Heat generated from solar power on the roof could be stored in the basement floor concrete.

My thoughts are:
  • If you want heat to come out of the earth into the basement you don't want any floor insulation.

  • If the basement floor slab got too hot the basement would be unbearably hot as well:

    • Perhaps ventilate the basement in summer. But then you might not store much heat.

    • Try to drive the heat energy lower and deeper into the earth beneath. The heat would only come out when the basement got cooler than the earth - mostly in winter at night.

  • If you pump free, solar energy into the earth and some escaped, well, it was free and of no harm to the environment anyway.
basement floor thermal mass
In the photo above the plastic tube will end up just beneath the top layer of mesh because it will float up in the liquid concrete till the top mesh stops it floating to the top. This puts the heat in the concrete only about 90mm from the surface with more concrete below than above.

basement blinded So I think the tubes need to go beneath the lower steel mesh and to preserve concrete cover you might need an extra 25mm of concrete under the steel.

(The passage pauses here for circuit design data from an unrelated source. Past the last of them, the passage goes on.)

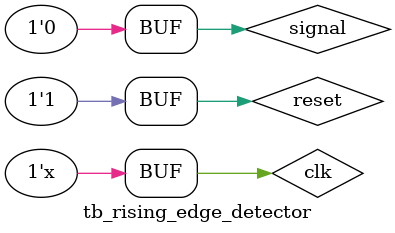
<source format=v>
`timescale 1ns / 1ps


module tb_rising_edge_detector;

    reg clk;
    reg signal;
    reg reset;
    
    wire outedge;
    
    rising_edge_detector ul(
    .clk(clk),
    .signal(signal),
    .reset(reset),
    .outedge(outedge)
    );
    
    //gonna test the states
    
initial 
    
    begin
    
    clk = 0;
    reset = 0;
    signal = 0;
    #40
    
    //setting it to the initial state 
    reset = 1;
    signal = 0;
    #40
    
    reset = 0;
    signal = 0;
    #40
    
    //from inital state 00 
    //should go to 01, outputs 1 
    signal = 1;
    #40
    
    //from 01 should go back to 00 
    signal = 0;
    #40    

    //from 00 should go to 01, outputs 1
    signal = 1;
    #40
    
    //from 01 should go to 10, outputs 0
    signal = 1;
    #40    
    
    //stays at 10 outputs 0 
    signal = 1;
    #40    
    
    //from 10 should go to 00, outputs 0        
    signal = 0; 
    #40
    
    //should not output anything
    reset = 1;
    
    signal = 1;
    #40
    
    signal = 0;
    #40
    
    signal = 1;
    #40
    
    signal = 1;
    #40
    
    signal = 1;
    #40
    
    signal = 0;   
              
    end
    
always
    #5 clk = ~clk;

endmodule

</source>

But, actually, why have the pipes in the structural concrete. Why not below the structural concrete?

It would probably be easier to snake the pipes all over your formation level and then smother them in semi-dry, lean mix concrete blinding. One note of caution, if you plan to use my rods to get your slab level, you will want to find a way to avoid drilling through your pipes. Perhaps cast threaded rod through your blinding then cut them to level? Or you could wind them out and put them back after your steel is down.




I would maximise thermal mass: all the floors, all the walls, the roof and earth under the basement; water cool photo voltaics to generate more solar electricity and push solar energy into the ground over Summer. I would have Heat Recovery Ventilation, excellent air tightness and continuous insulation all over the walls and roof just on the outside. I might heat the water with an air source heat pump taking heat from warm air as it is expelled.


Let us compare the kind of cost I am advocating here compared to the ICF house costs in 2012.

ICF House Concrete House
Photo Voltaic cells Similar Similar
Ground Source Heat Pump A lot of money Zero
Air Source Heat Pump for water Fairly expensive Might have one as well
Thermal Mass They didn't have any A much as possible, virtually free
Internal layer of insulation About £10 a m² None. No cost.
Excess electricity sold to the grid Some More because panels water cooled
Investment cost Very high Very low
Annual energy costs £1,000 Near zero


seasonal heating cooling envelope Continuous insulation outside the thermal mass walls and floors.

Including across the concrete flat roof.

But no insulation beneath the basement.

Note the coils of water pipe from solar panels on the roof buried in the blinding.

Store solar energy in the ground beneath the basement throughout the summer.

That energy will find its way into the basement whenever the basement is cooler than the heated earth beneath.



You might not like any of my thinking. Fair enough. I'm not selling it, I'm only sharing it.

Just one more piece of experience to share.

I almost forgot to mention that many clients put underfloor heating in their basements, and they don't turn it on. Ever.